Although CEP levels in vessels of untreated tumors are typically quite low, it was found that these levels rose suddenly and dramatically in response to acute stress, such as that caused by the administration of Combretastatin-A4 or OXi-4503. When an antiangiogenic drug similar to Avastin – which normally blocks mobilization of CEPs - was administered before treatment with a VDA, tumor rim size and blood flow was reduced. VDAs cause rapid drops in tumor blood flow and like cytotoxic chemotherapy, can induce robust tumor cell killing. But the tumors tend to grow back quickly from an unaffected rim of viable tumor cells.

“Our results provide an additional mechanistic rationale for the enhanced efficacy of VDAs when combined with an antiangiogenic drug,” explains Dr.

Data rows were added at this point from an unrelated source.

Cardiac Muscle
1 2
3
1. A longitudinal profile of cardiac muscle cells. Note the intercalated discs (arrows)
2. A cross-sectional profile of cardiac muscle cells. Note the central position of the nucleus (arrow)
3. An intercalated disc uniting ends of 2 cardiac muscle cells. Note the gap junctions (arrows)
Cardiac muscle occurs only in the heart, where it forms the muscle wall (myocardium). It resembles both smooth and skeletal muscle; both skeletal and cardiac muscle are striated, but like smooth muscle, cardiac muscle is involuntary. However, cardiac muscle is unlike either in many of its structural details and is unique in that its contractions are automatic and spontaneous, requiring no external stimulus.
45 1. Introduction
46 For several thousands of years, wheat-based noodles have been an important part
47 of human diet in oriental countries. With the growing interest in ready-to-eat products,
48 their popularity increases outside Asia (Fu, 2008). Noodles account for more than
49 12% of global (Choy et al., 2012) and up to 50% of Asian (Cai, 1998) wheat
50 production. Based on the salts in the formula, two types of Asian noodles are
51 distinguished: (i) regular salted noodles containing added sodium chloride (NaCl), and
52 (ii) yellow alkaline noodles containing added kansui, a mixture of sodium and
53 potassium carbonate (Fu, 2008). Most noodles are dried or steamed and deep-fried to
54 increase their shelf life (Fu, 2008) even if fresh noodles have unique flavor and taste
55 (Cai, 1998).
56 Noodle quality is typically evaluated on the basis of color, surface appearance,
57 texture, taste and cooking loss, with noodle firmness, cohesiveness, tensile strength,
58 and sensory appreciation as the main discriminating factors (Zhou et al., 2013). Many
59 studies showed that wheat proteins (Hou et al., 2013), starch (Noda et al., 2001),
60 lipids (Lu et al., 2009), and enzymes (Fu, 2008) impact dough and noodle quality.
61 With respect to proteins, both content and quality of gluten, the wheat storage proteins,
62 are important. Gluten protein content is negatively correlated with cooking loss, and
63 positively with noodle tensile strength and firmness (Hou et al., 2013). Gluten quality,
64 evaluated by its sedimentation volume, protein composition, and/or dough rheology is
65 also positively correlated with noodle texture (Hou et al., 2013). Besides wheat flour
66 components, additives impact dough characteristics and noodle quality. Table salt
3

Kerbel, a Canada Research Chair and a Professor in University of Toronto’s Department of Medical Biophysics and Department of Laboratory Medicine and Pathobiology. “One now has to view the many studies showing very low levels of CEPs in tumors in a new light, as the situation can change suddenly after the implementation of certain therapies. What makes this study potentially so important is that similar to VDAs, our team and others have reported evidence that certain conventional chemotherapy drugs administered at the maximum-tolerated dose, followed by a long break, can cause a similar and rapid marked mobilization of CEPs.”

Dr. Kerbel concludes that this chemotherapy-induced CEP mobilization could contribute to lessening the anti-tumor impact of chemotherapy by inadvertently stimulating tumor angiogenesis and hence tumor growth. “This may be one of the ways that the addition of an antiangiogenic drug, like Avastin, to chemotherapy makes chemotherapy work better – by eliminating, or minimizing, this reactive post-CEP rebound phenomenon. The implications of our results could be significant since they may not apply only to VDAs, which are not yet clinically approved drugs, but also to conventional chemotherapy,” offers Dr. Kerbel, whose team is working on testing this hypothesis now.

Dr. Kerbel has made several seminal contributions in the field of tumor angiogenesis and anti-angiogenic therapy of cancer, and is recognized as one of the world’s leading investigators in this area of cancer research. According to Kerbel, “Tumor angiogenesis is a field that now holds great promise for improving the treatment of cancer patients.”